=== ABOUT THIS EXERCISE ===
Please reproduce the text of each item below line by line, keeping every word, character and line break unchanged.

=== DATA EXCERPTS ===
━━━━━━━━━━━━━━━━━━━━━━━━━━━━━━
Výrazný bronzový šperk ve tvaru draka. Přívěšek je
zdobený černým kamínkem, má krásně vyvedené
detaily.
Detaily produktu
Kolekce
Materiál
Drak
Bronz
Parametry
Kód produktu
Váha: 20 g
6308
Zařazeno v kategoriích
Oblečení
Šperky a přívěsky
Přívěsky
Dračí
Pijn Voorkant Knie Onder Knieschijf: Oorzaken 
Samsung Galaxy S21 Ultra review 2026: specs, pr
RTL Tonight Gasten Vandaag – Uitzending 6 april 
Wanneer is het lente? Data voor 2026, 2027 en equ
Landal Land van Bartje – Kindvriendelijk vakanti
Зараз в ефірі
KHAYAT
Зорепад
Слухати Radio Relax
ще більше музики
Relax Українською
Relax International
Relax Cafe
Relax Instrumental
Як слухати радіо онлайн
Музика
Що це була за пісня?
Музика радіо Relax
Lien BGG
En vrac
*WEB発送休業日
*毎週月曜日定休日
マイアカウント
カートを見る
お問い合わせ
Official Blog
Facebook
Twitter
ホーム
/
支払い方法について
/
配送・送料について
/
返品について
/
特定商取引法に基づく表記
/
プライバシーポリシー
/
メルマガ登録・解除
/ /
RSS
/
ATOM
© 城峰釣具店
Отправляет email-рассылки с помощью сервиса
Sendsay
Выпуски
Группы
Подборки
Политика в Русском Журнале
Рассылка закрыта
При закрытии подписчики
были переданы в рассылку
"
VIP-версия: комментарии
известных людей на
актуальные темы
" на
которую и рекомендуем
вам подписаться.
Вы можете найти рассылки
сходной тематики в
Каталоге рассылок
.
━━━━━━━━━━━━━━━━━━━━━━━━━━━━━━
=== YOUR SOLUTION ===
Výrazný bronzový šperk ve tvaru draka. Přívěšek je
zdobený černým kamínkem, má krásně vyvedené
detaily.
Detaily produktu
Kolekce
Materiál
Drak
Bronz
Parametry
Kód produktu
Váha: 20 g
6308
Zařazeno v kategoriích
Oblečení
Šperky a přívěsky
Přívěsky
Dračí
Pijn Voorkant Knie Onder Knieschijf: Oorzaken 
Samsung Galaxy S21 Ultra review 2026: specs, pr
RTL Tonight Gasten Vandaag – Uitzending 6 april 
Wanneer is het lente? Data voor 2026, 2027 en equ
Landal Land van Bartje – Kindvriendelijk vakanti
Зараз в ефірі
KHAYAT
Зорепад
Слухати Radio Relax
ще більше музики
Relax Українською
Relax International
Relax Cafe
Relax Instrumental
Як слухати радіо онлайн
Музика
Що це була за пісня?
Музика радіо Relax
Lien BGG
En vrac
*WEB発送休業日
*毎週月曜日定休日
マイアカウント
カートを見る
お問い合わせ
Official Blog
Facebook
Twitter
ホーム
/
支払い方法について
/
配送・送料について
/
返品について
/
特定商取引法に基づく表記
/
プライバシーポリシー
/
メルマガ登録・解除
/ /
RSS
/
ATOM
© 城峰釣具店
Отправляет email-рассылки с помощью сервиса
Sendsay
Выпуски
Группы
Подборки
Политика в Русском Журнале
Рассылка закрыта
При закрытии подписчики
были переданы в рассылку
"
VIP-версия: комментарии
известных людей на
актуальные темы
" на
которую и рекомендуем
вам подписаться.
Вы можете найти рассылки
сходной тематики в
Каталоге рассылок
.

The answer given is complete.